◆ ACTION ITEM ◆
The lines from the one containing "Ανακοινώθηκε η λίστα των ποδοσφαιριστών, τους" through the final line of the data below must be written out exactly, both included, and nothing more.

--- START ---

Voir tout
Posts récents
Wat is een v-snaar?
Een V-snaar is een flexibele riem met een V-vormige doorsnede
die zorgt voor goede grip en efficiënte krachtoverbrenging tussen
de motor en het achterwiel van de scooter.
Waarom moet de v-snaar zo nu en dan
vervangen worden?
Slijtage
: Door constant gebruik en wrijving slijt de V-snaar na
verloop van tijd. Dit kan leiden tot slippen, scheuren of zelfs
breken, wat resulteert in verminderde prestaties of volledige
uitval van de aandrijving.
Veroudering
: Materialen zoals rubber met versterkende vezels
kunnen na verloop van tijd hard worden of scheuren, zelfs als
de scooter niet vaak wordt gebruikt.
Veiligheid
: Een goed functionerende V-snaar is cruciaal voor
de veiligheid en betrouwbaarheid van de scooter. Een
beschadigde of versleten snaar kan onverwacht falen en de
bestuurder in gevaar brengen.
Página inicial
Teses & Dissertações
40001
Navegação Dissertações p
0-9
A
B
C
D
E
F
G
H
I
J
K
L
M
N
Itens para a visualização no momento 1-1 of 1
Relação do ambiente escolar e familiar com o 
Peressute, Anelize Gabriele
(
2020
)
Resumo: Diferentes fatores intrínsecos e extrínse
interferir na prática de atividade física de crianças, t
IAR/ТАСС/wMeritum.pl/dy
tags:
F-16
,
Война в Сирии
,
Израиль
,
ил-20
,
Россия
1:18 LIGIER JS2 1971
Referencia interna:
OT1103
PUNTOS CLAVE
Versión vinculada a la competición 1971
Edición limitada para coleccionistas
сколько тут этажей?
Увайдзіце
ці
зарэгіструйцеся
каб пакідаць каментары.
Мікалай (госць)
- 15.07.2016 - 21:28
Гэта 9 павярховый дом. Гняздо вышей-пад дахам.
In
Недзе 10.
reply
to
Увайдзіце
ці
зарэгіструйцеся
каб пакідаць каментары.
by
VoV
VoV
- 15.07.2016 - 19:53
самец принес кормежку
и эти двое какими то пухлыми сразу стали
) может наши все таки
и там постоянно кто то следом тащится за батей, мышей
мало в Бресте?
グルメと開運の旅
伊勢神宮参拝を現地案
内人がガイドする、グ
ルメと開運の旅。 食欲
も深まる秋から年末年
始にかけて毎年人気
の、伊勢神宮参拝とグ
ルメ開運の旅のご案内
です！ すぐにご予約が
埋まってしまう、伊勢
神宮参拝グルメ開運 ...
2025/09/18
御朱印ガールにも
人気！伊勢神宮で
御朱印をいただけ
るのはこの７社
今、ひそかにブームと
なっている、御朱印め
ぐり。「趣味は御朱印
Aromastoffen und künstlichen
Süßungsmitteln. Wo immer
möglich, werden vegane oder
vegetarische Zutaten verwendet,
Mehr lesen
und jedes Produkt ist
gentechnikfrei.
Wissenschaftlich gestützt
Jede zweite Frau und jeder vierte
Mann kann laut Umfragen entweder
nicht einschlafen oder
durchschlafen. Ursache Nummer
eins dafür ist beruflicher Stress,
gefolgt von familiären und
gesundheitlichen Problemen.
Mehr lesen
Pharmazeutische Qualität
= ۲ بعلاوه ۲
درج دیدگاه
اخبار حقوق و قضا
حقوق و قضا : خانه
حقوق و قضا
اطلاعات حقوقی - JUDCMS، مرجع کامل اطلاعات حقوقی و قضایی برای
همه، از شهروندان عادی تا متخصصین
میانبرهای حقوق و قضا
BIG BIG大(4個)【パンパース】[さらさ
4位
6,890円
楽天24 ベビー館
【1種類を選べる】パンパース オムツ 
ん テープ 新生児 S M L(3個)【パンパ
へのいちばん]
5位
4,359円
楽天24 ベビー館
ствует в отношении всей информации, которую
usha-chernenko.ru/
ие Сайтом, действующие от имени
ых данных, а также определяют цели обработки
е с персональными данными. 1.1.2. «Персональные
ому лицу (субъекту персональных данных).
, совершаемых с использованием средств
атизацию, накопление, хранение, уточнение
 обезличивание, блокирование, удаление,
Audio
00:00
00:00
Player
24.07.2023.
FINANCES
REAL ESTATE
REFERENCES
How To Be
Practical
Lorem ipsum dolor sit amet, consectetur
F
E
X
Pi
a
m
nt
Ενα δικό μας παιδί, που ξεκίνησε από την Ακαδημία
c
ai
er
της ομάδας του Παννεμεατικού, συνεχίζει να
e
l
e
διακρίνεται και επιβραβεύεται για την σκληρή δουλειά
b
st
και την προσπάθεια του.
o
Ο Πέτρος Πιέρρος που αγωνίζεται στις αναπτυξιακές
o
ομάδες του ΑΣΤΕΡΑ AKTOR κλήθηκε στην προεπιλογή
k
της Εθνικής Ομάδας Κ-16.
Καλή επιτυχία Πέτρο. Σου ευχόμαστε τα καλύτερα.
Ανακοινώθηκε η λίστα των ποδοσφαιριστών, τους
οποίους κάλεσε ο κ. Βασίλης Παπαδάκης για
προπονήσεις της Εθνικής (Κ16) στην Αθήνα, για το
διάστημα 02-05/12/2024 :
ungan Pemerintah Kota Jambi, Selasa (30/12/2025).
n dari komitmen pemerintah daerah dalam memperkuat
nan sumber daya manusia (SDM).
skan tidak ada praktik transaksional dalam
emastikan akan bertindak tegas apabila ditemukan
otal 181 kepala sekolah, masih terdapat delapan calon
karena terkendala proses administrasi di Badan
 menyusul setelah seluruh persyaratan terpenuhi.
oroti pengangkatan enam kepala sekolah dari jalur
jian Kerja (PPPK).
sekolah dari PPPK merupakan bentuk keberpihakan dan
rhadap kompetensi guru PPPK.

--- END ---

◆ FINISHED TASK ◆
Ανακοινώθηκε η λίστα των ποδοσφαιριστών, τους
οποίους κάλεσε ο κ. Βασίλης Παπαδάκης για
προπονήσεις της Εθνικής (Κ16) στην Αθήνα, για το
διάστημα 02-05/12/2024 :
ungan Pemerintah Kota Jambi, Selasa (30/12/2025).
n dari komitmen pemerintah daerah dalam memperkuat
nan sumber daya manusia (SDM).
skan tidak ada praktik transaksional dalam
emastikan akan bertindak tegas apabila ditemukan
otal 181 kepala sekolah, masih terdapat delapan calon
karena terkendala proses administrasi di Badan
 menyusul setelah seluruh persyaratan terpenuhi.
oroti pengangkatan enam kepala sekolah dari jalur
jian Kerja (PPPK).
sekolah dari PPPK merupakan bentuk keberpihakan dan
rhadap kompetensi guru PPPK.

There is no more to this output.